SUPPLIED PASSAGE:

# # # # # # #

Like many great works of art, The Circus had a difficult birth. Born from a period of transition when Chaplin’s main form of artistic expression was turning from silent clowns to sound-and-visual spectacles, when his personal life was crashing all around him, and from his artistic perfectionism at all odds.

Until recently The Circus didn’t come up in the conversation about the greatest of Chaplin’s films, for whatever reason it had been deemed a minor triumph at best. Why that is, I have no clue. Could its scant running time have something to do with it? It runs barely over an hour, but just because it barely qualifies for feature length doesn’t mean it isn’t an exquisite series of segments which flow together beautifully, because it is. Could it be because it was released in-between acknowledged masterpieces The Gold Rush and City Lights? That seems like a silly reason. Or could it be because The Circus came out shortly after The Jazz Singer and was the last of Chaplin’s films to be entirely silent? His Tramp here feels a bit more existential and morose than the balletic comedian with delusions of grandeur in, say, Modern Times. Or could it be that since it was born from the collapse of one marriage and the troubled start of another, and that he knew his days as a mute comic were done, and that he made a point of not mentioning it in his autobiography, that popular culture followed suet and just left The Circus to be a footnote in his filmography? The true answer probably lies in some combination of them all. But it’s grossly unfair.

Let us speak of the plot now, which isn’t really a strong narrative rush forward as it is a brilliant string of comedic, sentimental and dramatic set-pieces which ebb and flow together so fluidly and beautifully. The Tramp is accused of stealing, not entirely wrongly, and escapes into a hall-of-mirrors and later a circus for refuge. As he stumbles blindly into an ongoing performance the crowd erupts into laughter and jubilant at the hilarious and hapless clown. Sensing a gold mine as long as he doesn’t know that he’s the star and so funny the ringmaster offers him a job. The Tramp quickly meets the ringmaster’s daughter, strikes up a friendship with her, generally runs amok in the circus, and helps her escape from the tyrannical rule of the ringmaster by helping her find true love.

To say that the Tramp is a Holy Fool is an understatement. He puffs his chest out and carries himself as a noble figure filled with an intelligence bought from the finest schools. But he’s also totally helpless and hapless with each situation he gets himself into by incorrectly reading body language and human interactions. Yet somehow, someway he can help those he interacts with, he can profoundly alter and change their lives. Paulette Goddard’s characters in Modern Times and The Great Dictator and the blind flower girl in City Lights are part of the rich tradition of the Tramp’s idiot savant redemptive powers.

# # # # # # #

INFORMATION GIVEN:

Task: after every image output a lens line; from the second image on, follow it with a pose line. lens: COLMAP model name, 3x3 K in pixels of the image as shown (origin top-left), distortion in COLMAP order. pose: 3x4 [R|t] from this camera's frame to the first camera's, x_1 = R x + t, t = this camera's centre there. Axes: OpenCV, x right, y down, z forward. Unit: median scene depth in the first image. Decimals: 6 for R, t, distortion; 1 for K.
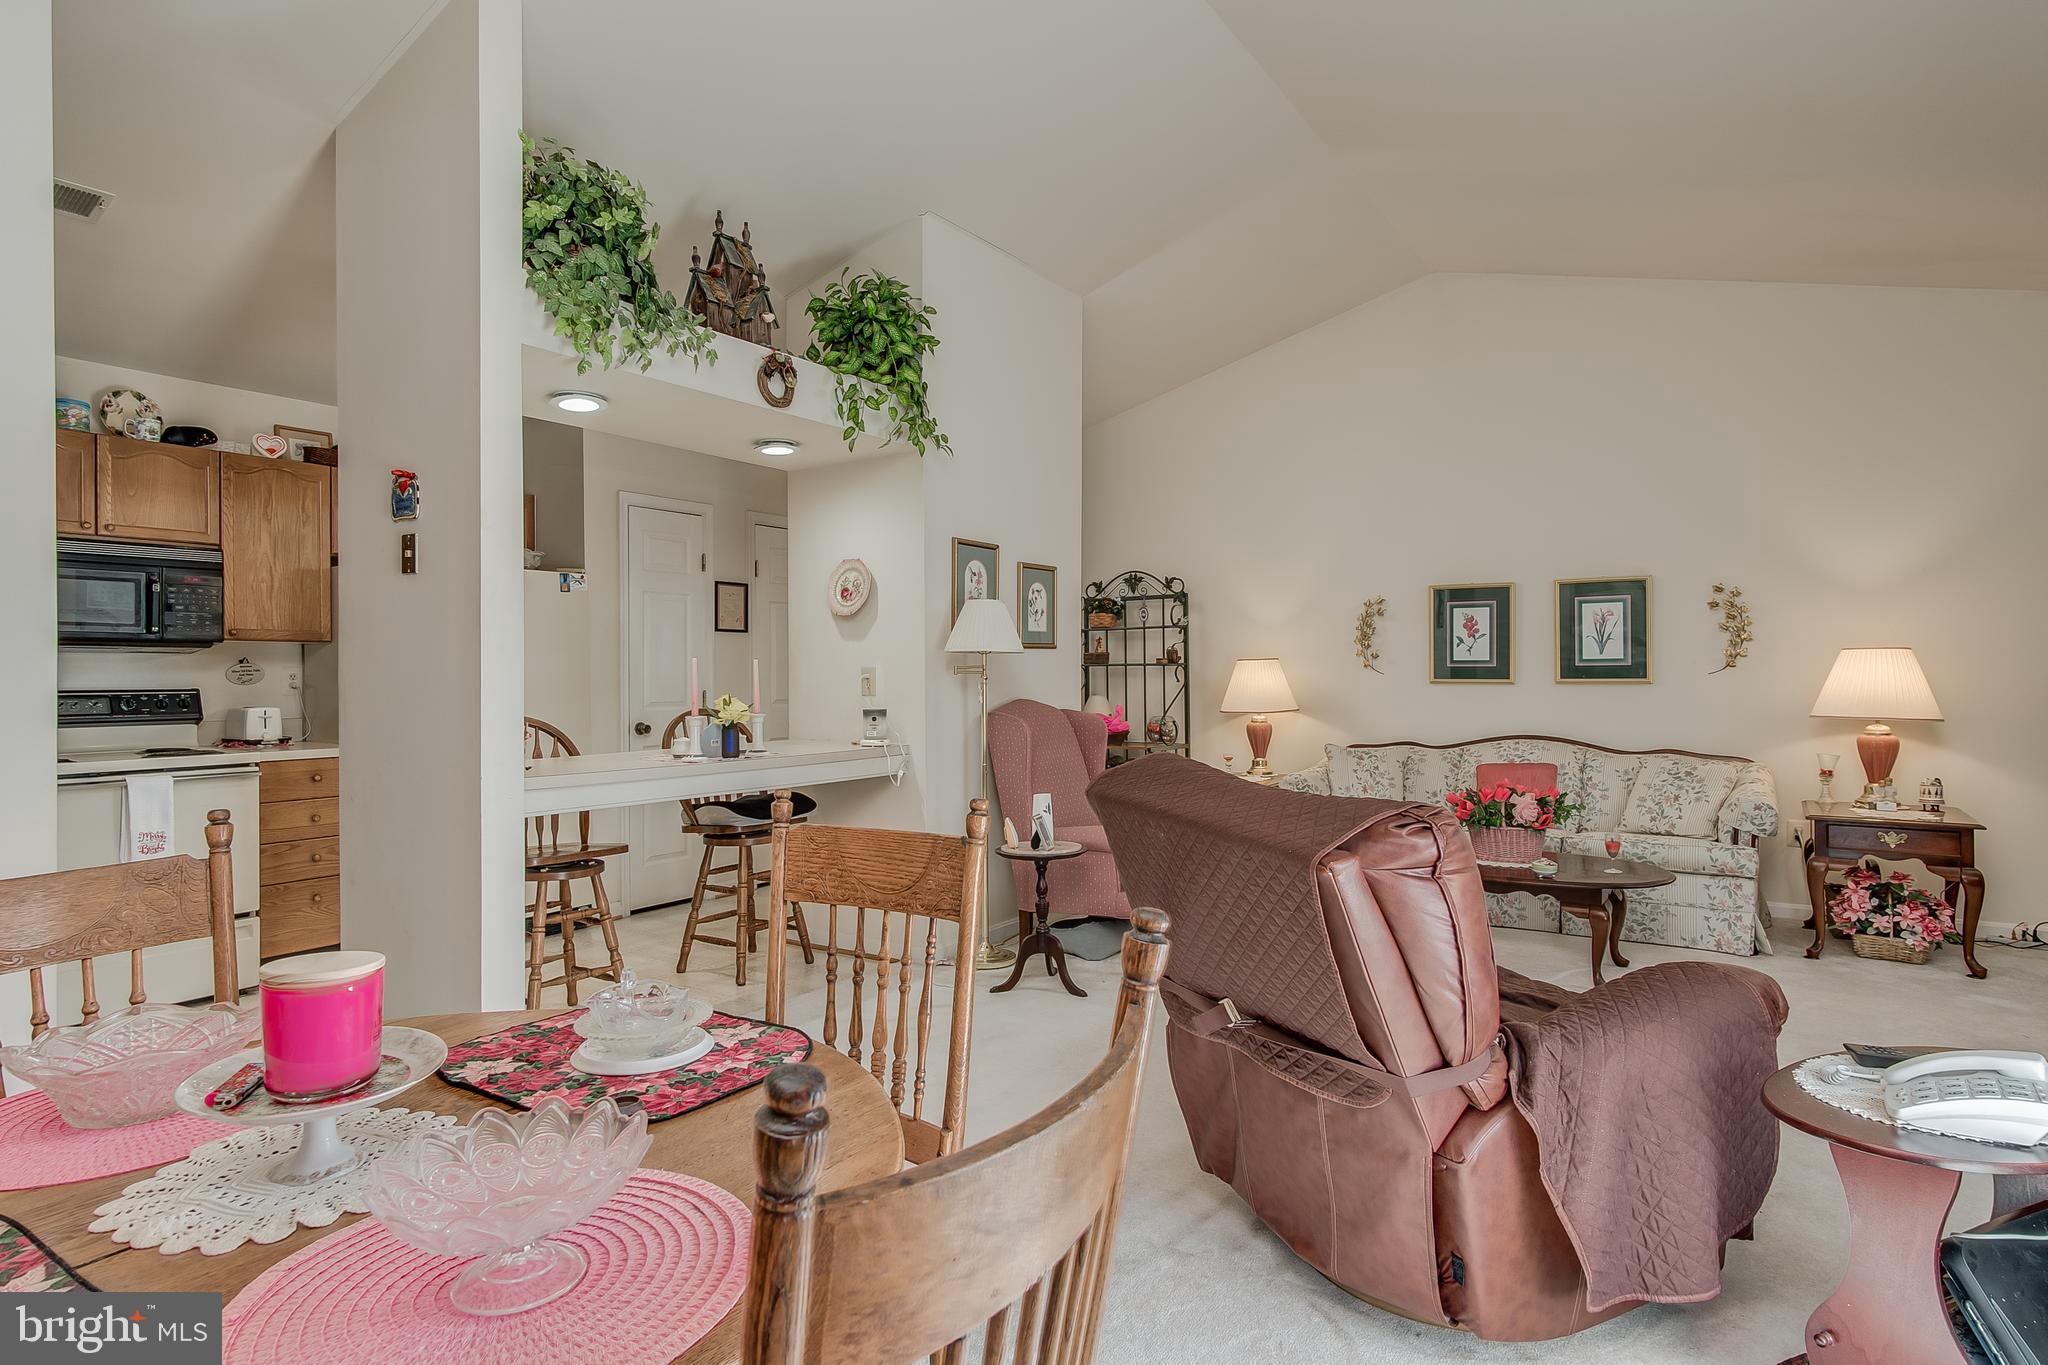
lens RADIAL K [[1089.3, 0, 1030.2], [0, 1089.3, 674.6], [0, 0, 1]] dist [0.010820, 0.001823]
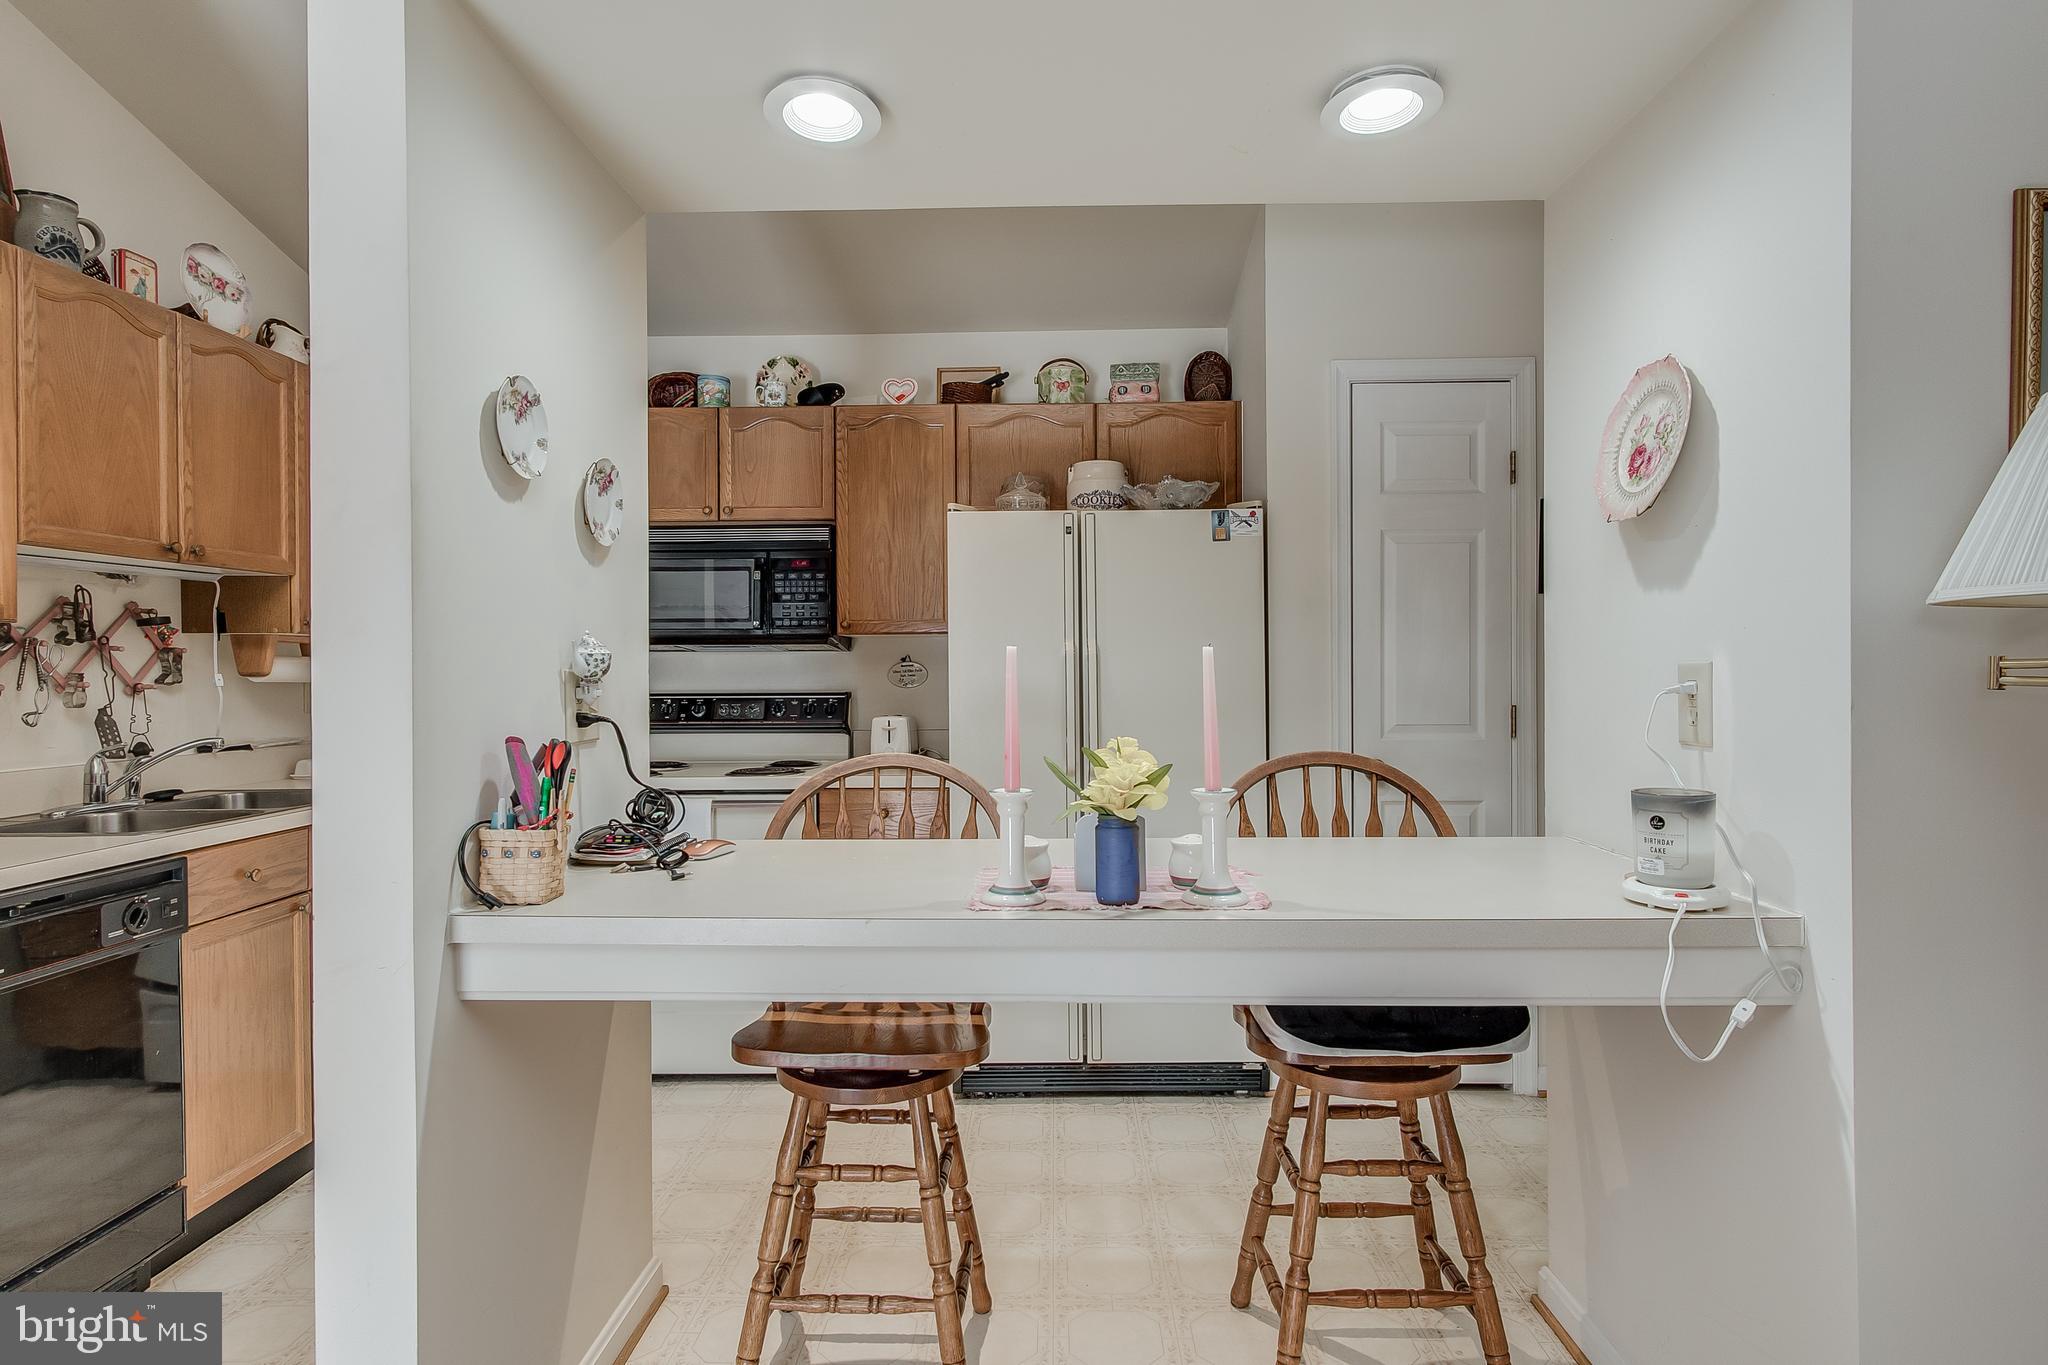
lens RADIAL K [[1089.3, 0, 1023.6], [0, 1089.3, 676.4], [0, 0, 1]] dist [0.010820, 0.001823]
pose [[0.536246, 0.005319, -0.844045, 0.033149], [0.002624, 0.999965, 0.007969, -0.006239], [0.844058, -0.006488, 0.536213, 0.689439]]
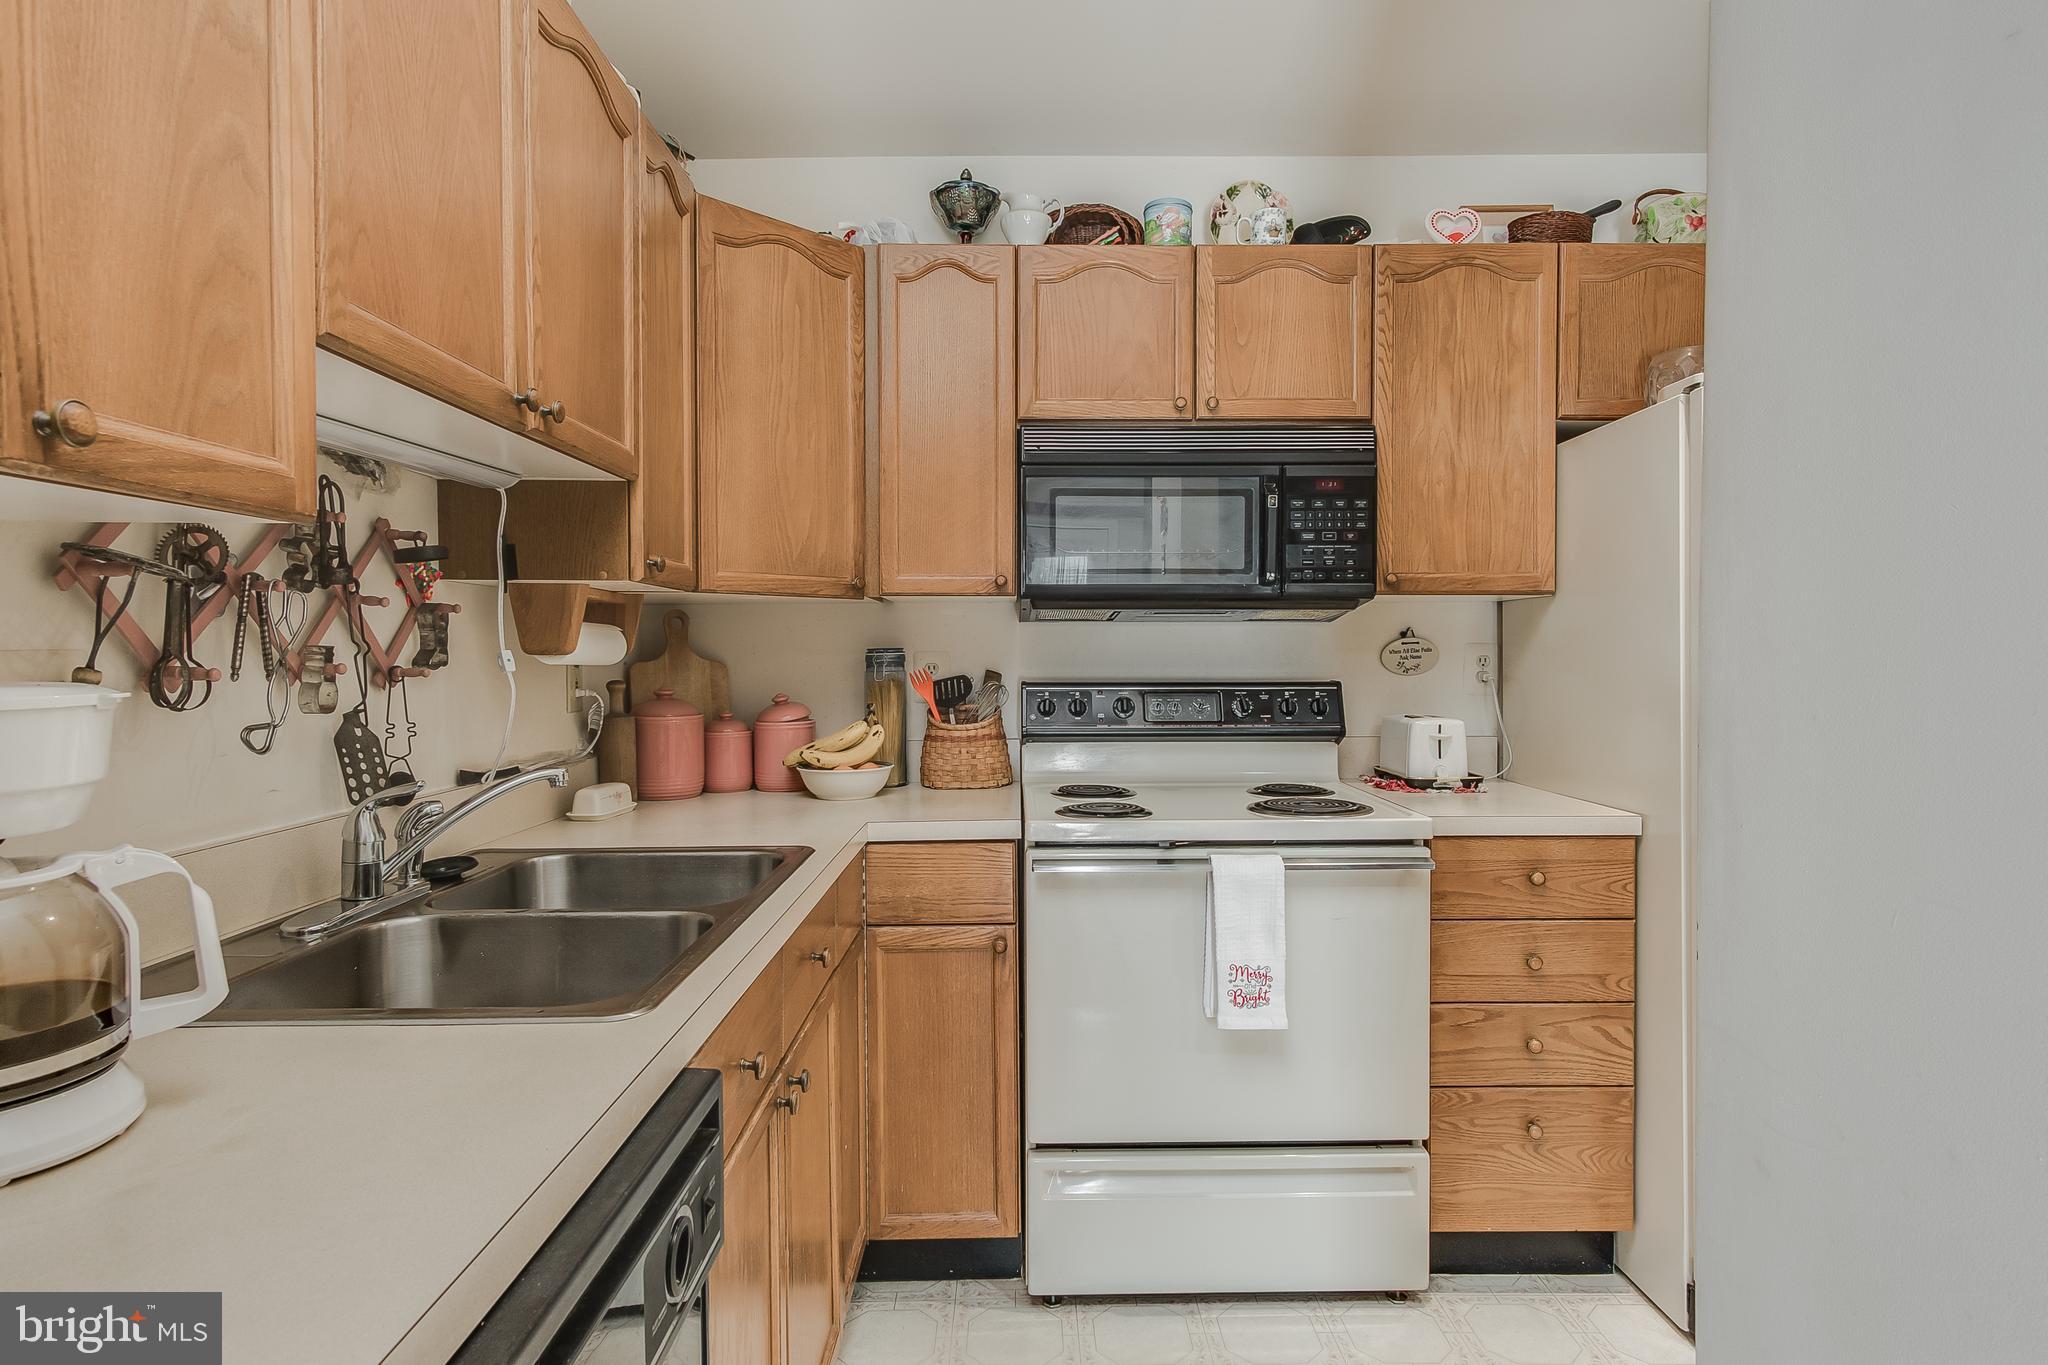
lens RADIAL K [[1089.3, 0, 1025.5], [0, 1089.3, 673.8], [0, 0, 1]] dist [0.010820, 0.001823]
pose [[0.565456, 0.016811, -0.824607, -0.394135], [-0.000470, 0.999799, 0.020060, -0.002897], [0.824778, -0.010955, 0.565350, 0.560633]]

# # # # # # #

PROBLEM DETAILS: Could you continue the essay on Chaplin's The Circus from its last sentence?

RESPONSE AREA:
And it is through his ability to transcend their lives but remain left behind and forgotten by the end that I mention this film as something of an elegy. An elegy not just for the great silent-film clowns like Chaplin but also Buster Keaton and Harold Lloyd, and possibly even for silent films themselves and the actors that the advent of sound just steam-rolled over. And since the advent of sound the great art of pantomime and vaudevillian slapstick, frat falls and acrobatic comedy has never really regained its composure. Chaplin had a background in these things, and perhaps he knew that with the advent of sound that film would move into fast-talking screwball comedy which played just as much with quips and acidic words as it did with a performer’s ability to fall and dangle with a dancer’s grace. Cary Grant and Katharine Hepburn in Holiday and Bringing Up Baby came close, but falls nowadays have more to do with our collective schadenfreude than anything close to grace and wit.

But I am making the movie sound like some kind of overtly symbolic dramatic bore. There are so many wonderful comedic pieces to discuss. From his escaping the cops and pretending to be an animatronic figure who only attacks when his figure would logically do so through his repeated movements to the hall-of-mirrors sequence which has only been equaled by Orson Welles’ conclusion to The Lady From Shanghai, the comedy comes fast and furious and sometimes armed with sentimentality and pathos to match. Ah, yes, sentimentality, a word and emotion that has somehow become a symbol for everything cheap and easy. I beg to differ. There is nothing wrong with something that aims for good humor and bringing joy to others. The problem is that it is so rarely as well done as it is here nowadays.

But the real highlights of the film come in two sequences which mix high emotional stakes, danger and an artist’s breathtaking commitment to entertain his audience at all costs. The first of which sees the Tramp accidentally getting himself locked into a lion’s cage. As the beast sleeps the Tramp proceeds to pass out, check the side of the cage to see an angry tiger, drop metal plates, ask for help, get cocky and finally come running out screaming after the lion roars. Who saves him? Why, the ringmaster’s daughter, of course. The tension that he builds the entire time is amazing. That is a very real lion, and he is very obviously locked in a cramped space with it. When he comes running out, limbs flailing madly, the release is ecstatic.

The other is, of course, the climax of the film in which the Tramp performs a high-wire act to impress the girl he loves so dearly. Why a high-wire act? Because she has fallen in love with the circus’ high-wire stunt performer and he wants to win her back. He attaches a harness to himself, which breaks once he gets up there, and a pack of monkey’s attack him, which he released by accident earlier in the film. His clothes fall off of him and his dignity is at a loss. The audience stands up in a combination of joyous ovation and overwhelming dread. There is but one man sitting and eating popcorn, bemusedly smiling at the Holy Fool before him willing to die for his entertainment. That one scene probably more poetically and artistically captures my entire argument than the numerous words and paragraphs I have dedicated to it. Despite the alleged 200 takes to film the scene Chaplin made it all look so artful and effortless.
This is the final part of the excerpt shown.